Exercise brief =
Omit every picture and output the rest of the records exactly as they are.

Provided material =
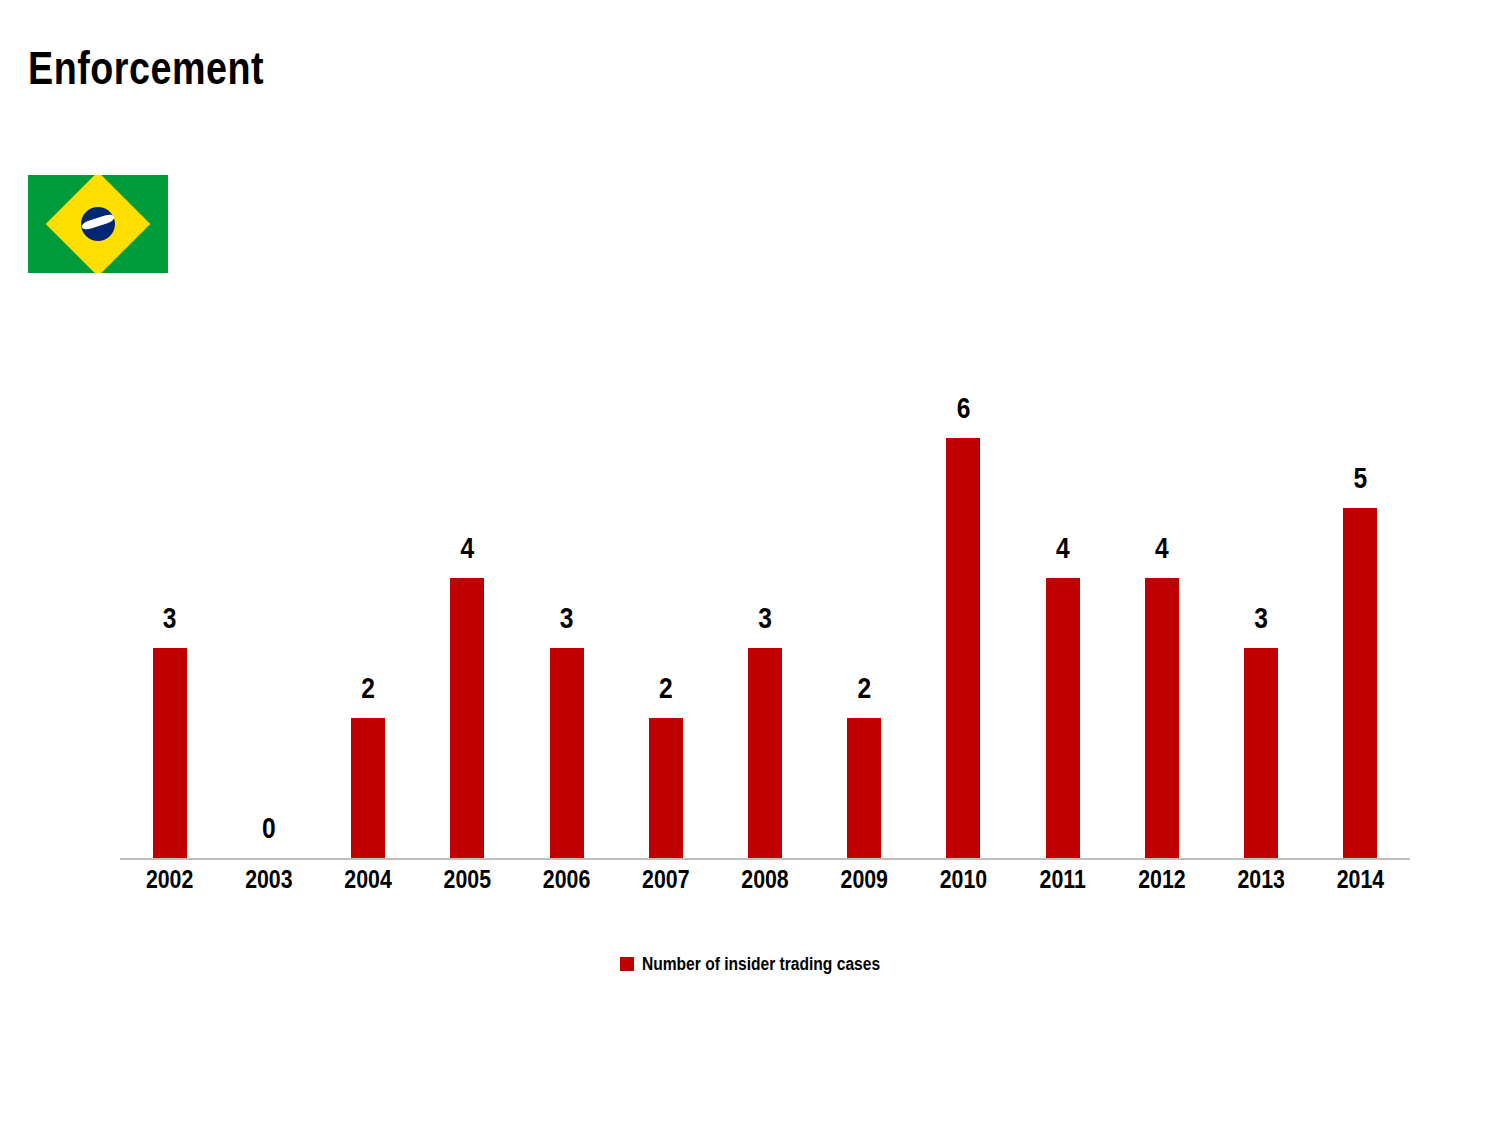Enforcement
3
0
2
4
3
2
3
2
6
4
4
3
5
2002
2003
2004
2005
2006
2007
2008
2009
2010
2011
2012
2013
2014
Number of insider trading cases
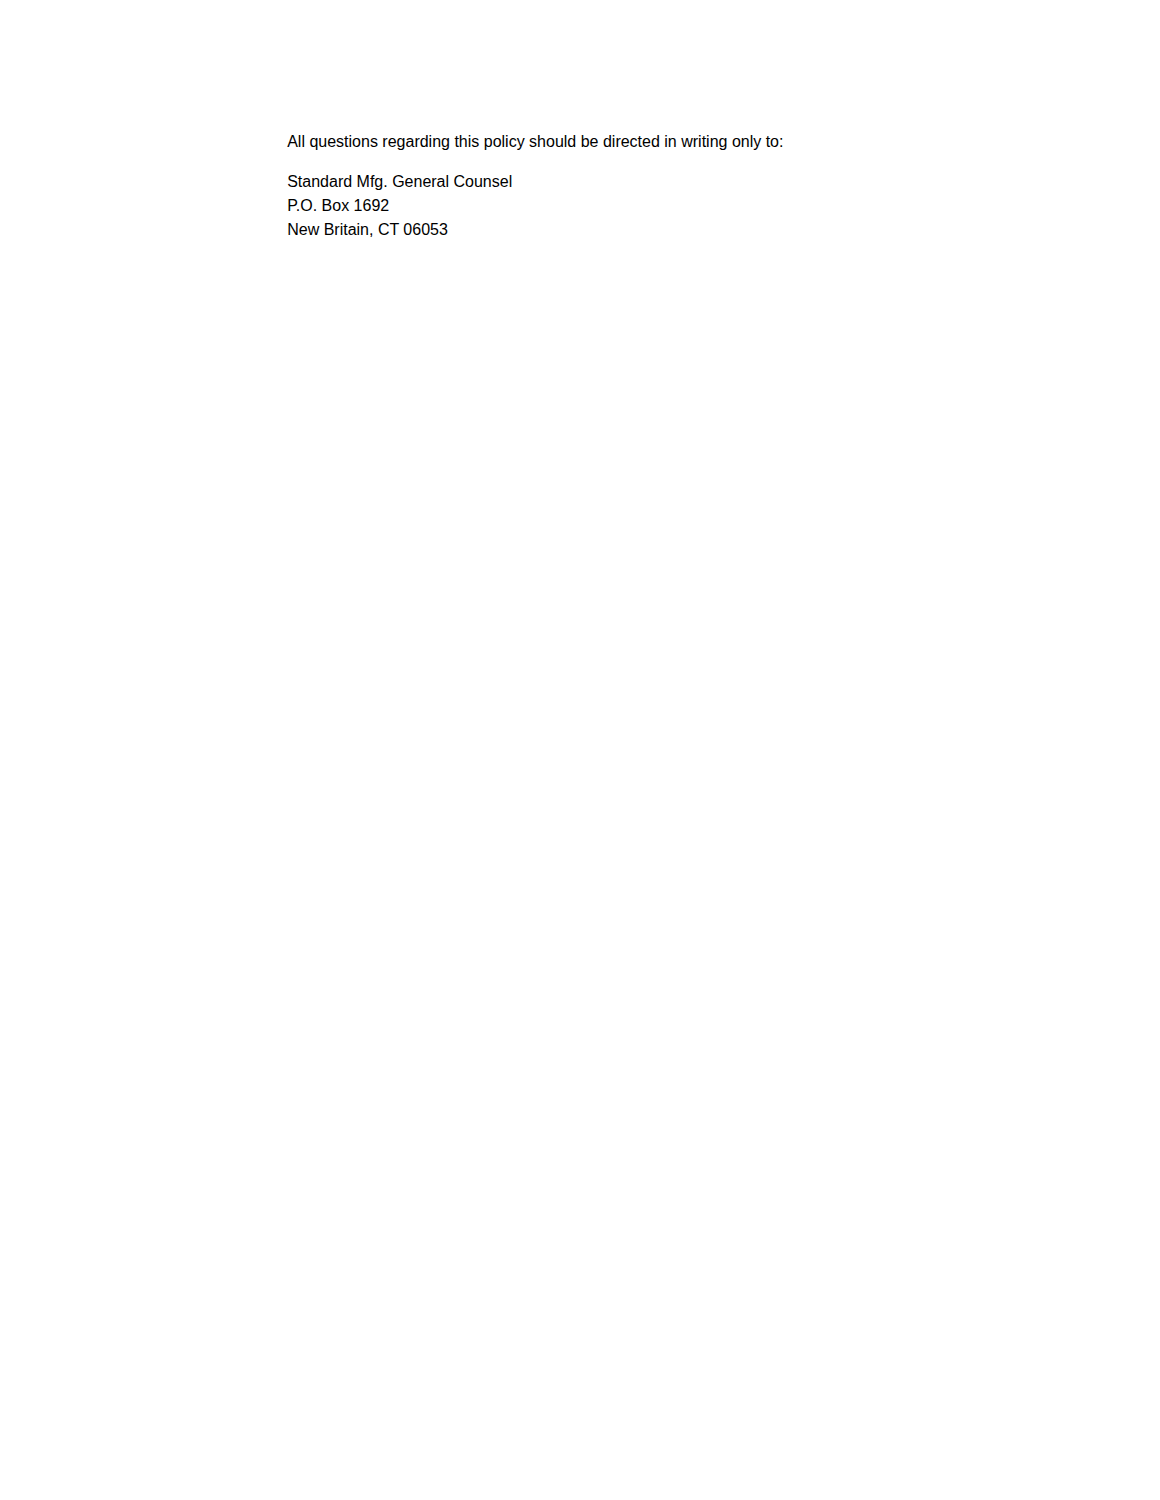All questions regarding this policy should be directed in writing only to:
Standard Mfg. General Counsel P.O. Box 1692 New Britain, CT 06053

Task result =
Enforcement
3
0
2
4
3
2
3
2
6
4
4
3
5
2002
2003
2004
2005
2006
2007
2008
2009
2010
2011
2012
2013
2014
Number of insider trading cases
All questions regarding this policy should be directed in writing only to:
Standard Mfg. General Counsel P.O. Box 1692 New Britain, CT 06053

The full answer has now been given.